=== Records to use ===

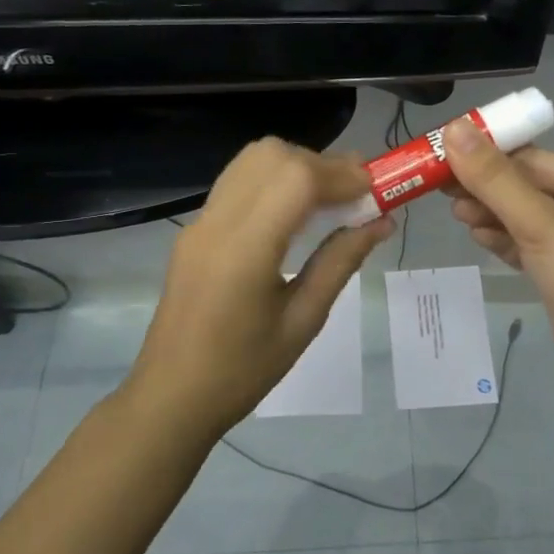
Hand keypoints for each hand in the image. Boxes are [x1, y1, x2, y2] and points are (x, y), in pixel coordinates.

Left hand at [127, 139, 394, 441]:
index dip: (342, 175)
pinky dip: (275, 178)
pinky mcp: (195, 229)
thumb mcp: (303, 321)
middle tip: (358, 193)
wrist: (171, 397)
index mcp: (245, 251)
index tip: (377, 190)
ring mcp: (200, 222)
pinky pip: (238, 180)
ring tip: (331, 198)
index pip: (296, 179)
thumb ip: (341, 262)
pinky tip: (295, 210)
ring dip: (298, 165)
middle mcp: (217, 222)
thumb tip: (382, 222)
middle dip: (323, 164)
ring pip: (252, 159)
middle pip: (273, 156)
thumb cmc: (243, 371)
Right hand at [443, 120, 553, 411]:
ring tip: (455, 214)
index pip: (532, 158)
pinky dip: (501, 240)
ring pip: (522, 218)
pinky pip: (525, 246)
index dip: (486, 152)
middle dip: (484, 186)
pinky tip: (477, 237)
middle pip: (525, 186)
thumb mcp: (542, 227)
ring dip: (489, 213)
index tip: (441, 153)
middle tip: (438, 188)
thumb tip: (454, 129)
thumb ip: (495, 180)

===
=== Records to use ===

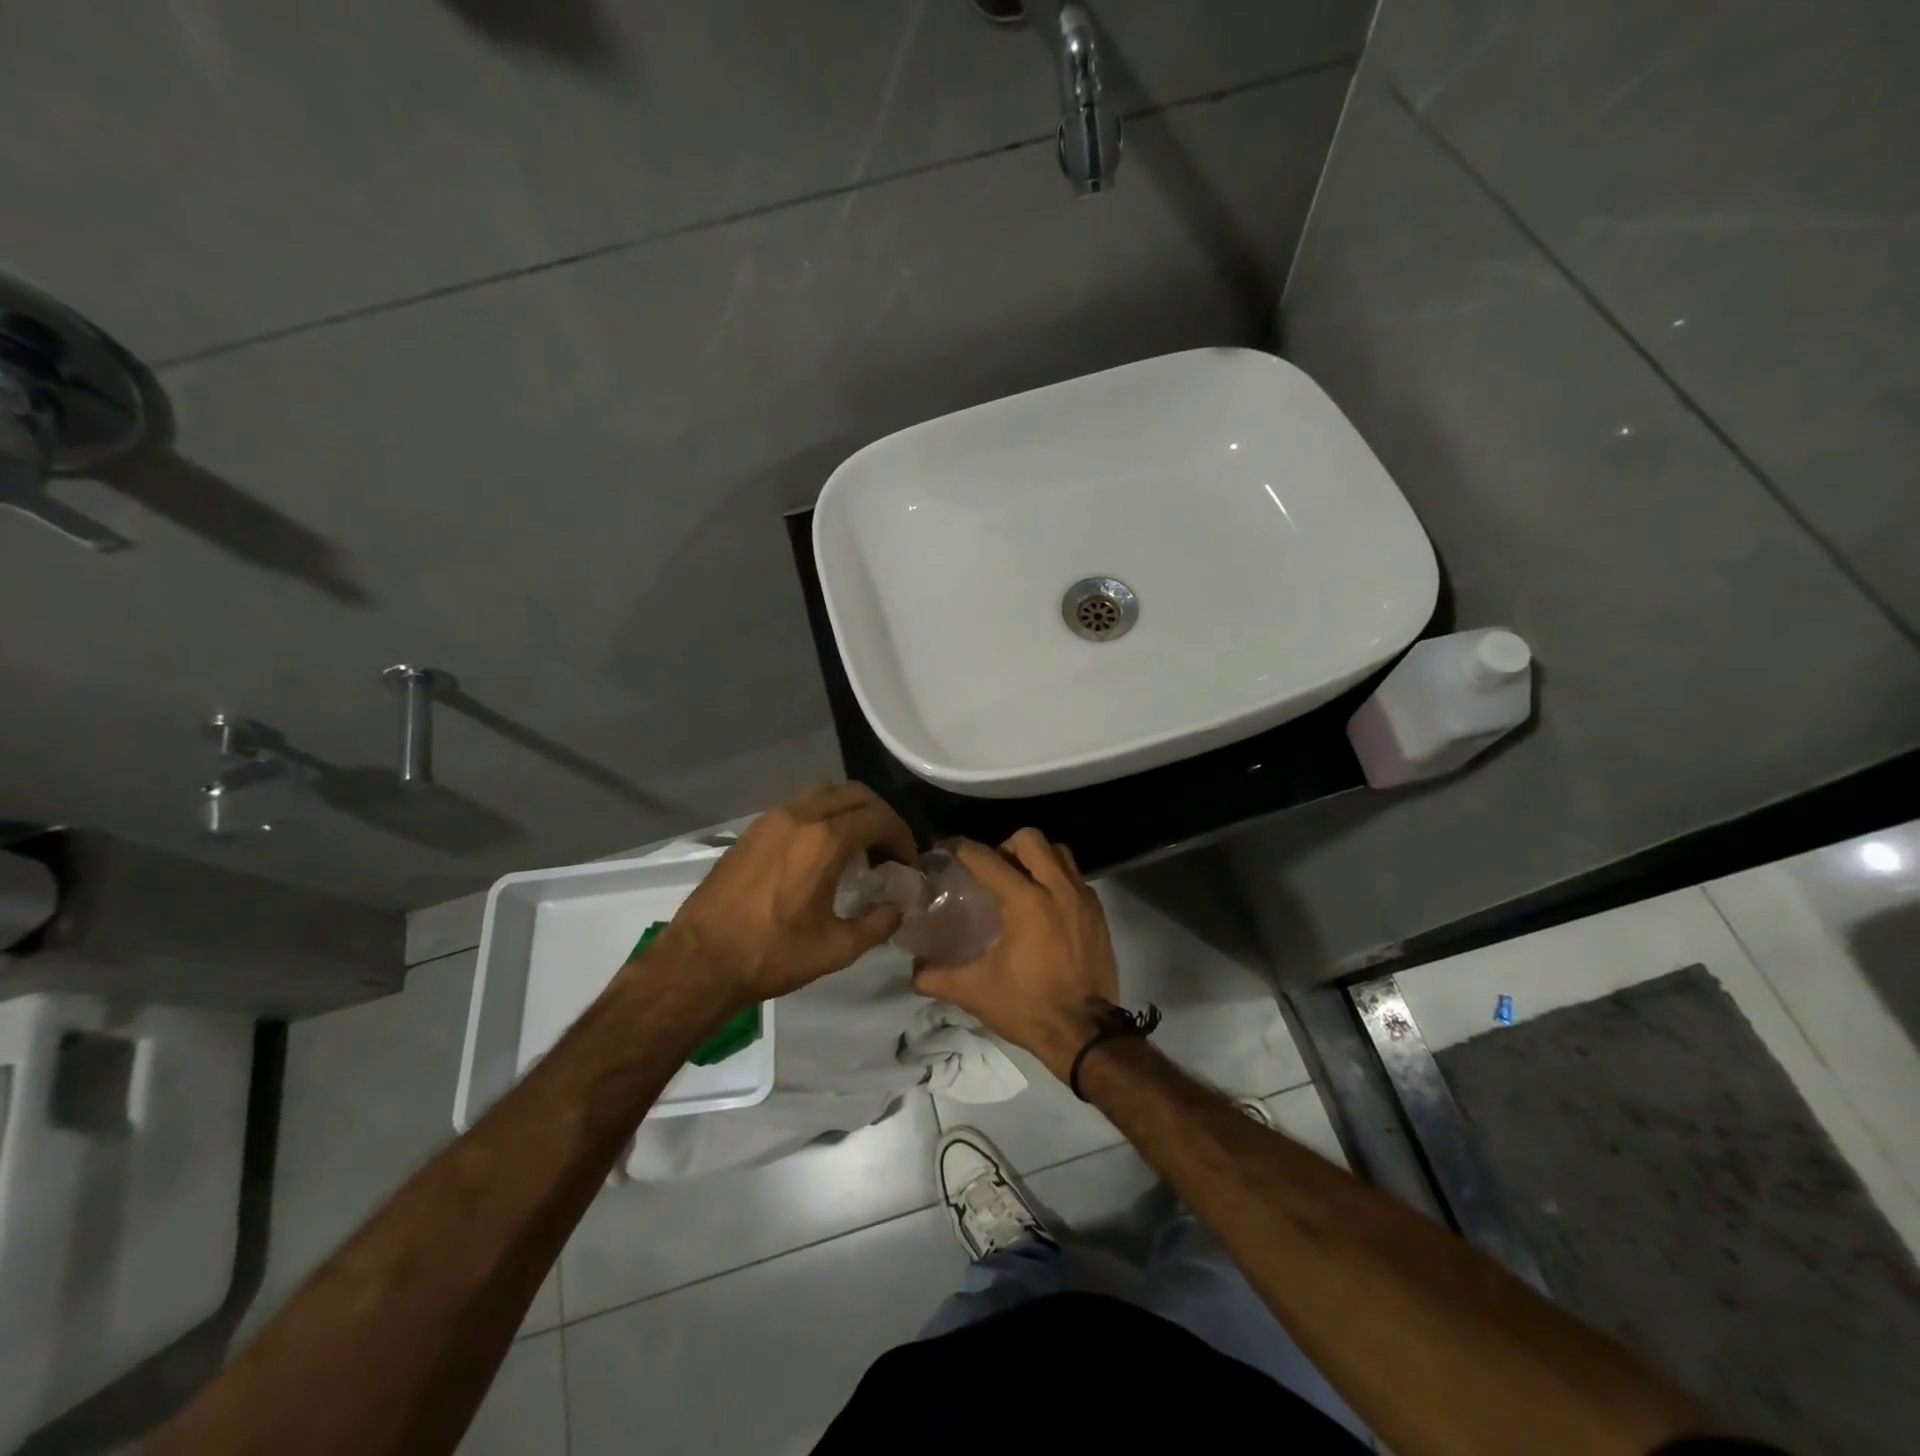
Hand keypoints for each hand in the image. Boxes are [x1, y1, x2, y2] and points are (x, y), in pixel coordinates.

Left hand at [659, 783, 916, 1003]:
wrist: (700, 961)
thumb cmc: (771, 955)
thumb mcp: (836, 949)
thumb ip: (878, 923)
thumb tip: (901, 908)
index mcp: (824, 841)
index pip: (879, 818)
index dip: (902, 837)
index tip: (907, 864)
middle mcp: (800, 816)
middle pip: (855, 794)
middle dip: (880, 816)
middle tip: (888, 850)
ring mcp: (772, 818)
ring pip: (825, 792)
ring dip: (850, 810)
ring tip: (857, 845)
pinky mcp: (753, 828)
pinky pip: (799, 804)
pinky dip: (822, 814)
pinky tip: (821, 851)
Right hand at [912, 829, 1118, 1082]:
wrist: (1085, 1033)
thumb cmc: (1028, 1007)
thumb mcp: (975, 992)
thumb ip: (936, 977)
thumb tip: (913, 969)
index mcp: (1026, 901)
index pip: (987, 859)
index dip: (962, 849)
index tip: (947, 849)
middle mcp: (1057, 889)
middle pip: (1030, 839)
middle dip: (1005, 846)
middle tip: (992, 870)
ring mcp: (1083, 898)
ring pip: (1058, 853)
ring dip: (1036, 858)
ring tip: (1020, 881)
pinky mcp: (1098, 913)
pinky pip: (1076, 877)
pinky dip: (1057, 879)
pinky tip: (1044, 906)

===
=== Records to use ===

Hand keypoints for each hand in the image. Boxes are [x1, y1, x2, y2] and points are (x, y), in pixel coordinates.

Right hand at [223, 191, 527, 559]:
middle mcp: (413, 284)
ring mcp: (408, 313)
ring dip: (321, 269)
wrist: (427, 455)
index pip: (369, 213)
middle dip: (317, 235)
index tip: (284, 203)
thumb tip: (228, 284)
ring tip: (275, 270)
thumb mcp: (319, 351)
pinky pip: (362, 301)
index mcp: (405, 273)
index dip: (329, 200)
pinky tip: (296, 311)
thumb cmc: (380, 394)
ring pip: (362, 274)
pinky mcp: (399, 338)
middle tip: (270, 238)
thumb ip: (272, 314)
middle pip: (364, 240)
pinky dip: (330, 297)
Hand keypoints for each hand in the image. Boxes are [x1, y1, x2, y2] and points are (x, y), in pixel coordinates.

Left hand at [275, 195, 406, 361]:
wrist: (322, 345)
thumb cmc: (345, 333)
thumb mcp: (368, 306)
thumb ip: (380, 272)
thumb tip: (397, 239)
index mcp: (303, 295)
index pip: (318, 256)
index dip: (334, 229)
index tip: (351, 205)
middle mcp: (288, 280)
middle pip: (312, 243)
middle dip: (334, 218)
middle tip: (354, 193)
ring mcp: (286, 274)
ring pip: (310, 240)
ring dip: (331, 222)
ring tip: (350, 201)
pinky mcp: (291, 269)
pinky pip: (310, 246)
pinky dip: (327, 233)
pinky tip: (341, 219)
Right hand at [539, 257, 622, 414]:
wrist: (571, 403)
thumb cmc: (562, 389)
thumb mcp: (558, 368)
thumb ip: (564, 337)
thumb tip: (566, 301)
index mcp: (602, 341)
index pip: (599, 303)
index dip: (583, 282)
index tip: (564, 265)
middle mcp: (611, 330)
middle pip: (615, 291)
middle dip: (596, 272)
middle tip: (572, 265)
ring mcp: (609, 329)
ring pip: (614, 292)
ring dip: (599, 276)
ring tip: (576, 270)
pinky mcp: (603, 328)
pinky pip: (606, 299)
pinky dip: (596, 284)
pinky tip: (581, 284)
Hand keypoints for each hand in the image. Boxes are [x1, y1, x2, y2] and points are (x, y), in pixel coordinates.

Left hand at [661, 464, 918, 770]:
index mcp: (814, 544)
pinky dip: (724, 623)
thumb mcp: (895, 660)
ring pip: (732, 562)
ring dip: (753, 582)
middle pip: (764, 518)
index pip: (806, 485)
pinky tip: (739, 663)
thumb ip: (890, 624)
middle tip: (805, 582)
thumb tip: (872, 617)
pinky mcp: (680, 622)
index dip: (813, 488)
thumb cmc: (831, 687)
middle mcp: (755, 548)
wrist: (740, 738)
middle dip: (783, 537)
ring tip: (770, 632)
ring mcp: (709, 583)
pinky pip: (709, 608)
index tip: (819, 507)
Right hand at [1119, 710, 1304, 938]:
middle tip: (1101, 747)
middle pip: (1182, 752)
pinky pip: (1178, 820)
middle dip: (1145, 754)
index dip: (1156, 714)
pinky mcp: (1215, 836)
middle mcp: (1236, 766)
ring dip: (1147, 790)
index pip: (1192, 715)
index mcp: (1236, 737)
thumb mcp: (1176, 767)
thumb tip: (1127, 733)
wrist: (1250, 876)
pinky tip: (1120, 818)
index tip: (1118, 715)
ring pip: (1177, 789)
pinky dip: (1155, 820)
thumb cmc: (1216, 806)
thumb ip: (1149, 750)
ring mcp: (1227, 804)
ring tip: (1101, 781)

===

Starting at the line with "middle dip: (1145, 754)" and ending at the line with "ring tip: (1101, 781)", print each line of the listing above exactly, with no other lines.

middle dip: (1145, 754)
index dip: (1156, 714)
pinky mcp: (1215, 836)
middle mcp: (1236, 766)
ring dip: (1147, 790)
index pip: (1192, 715)
index mcp: (1236, 737)
thumb mcp: (1176, 767)
thumb tip: (1127, 733)
wrist: (1250, 876)
pinky tip: (1120, 818)
index tip: (1118, 715)
ring pip: (1177, 789)
pinky dip: (1155, 820)
thumb cmc: (1216, 806)
thumb ip: (1149, 750)
ring mcp: (1227, 804)
ring tip: (1101, 781)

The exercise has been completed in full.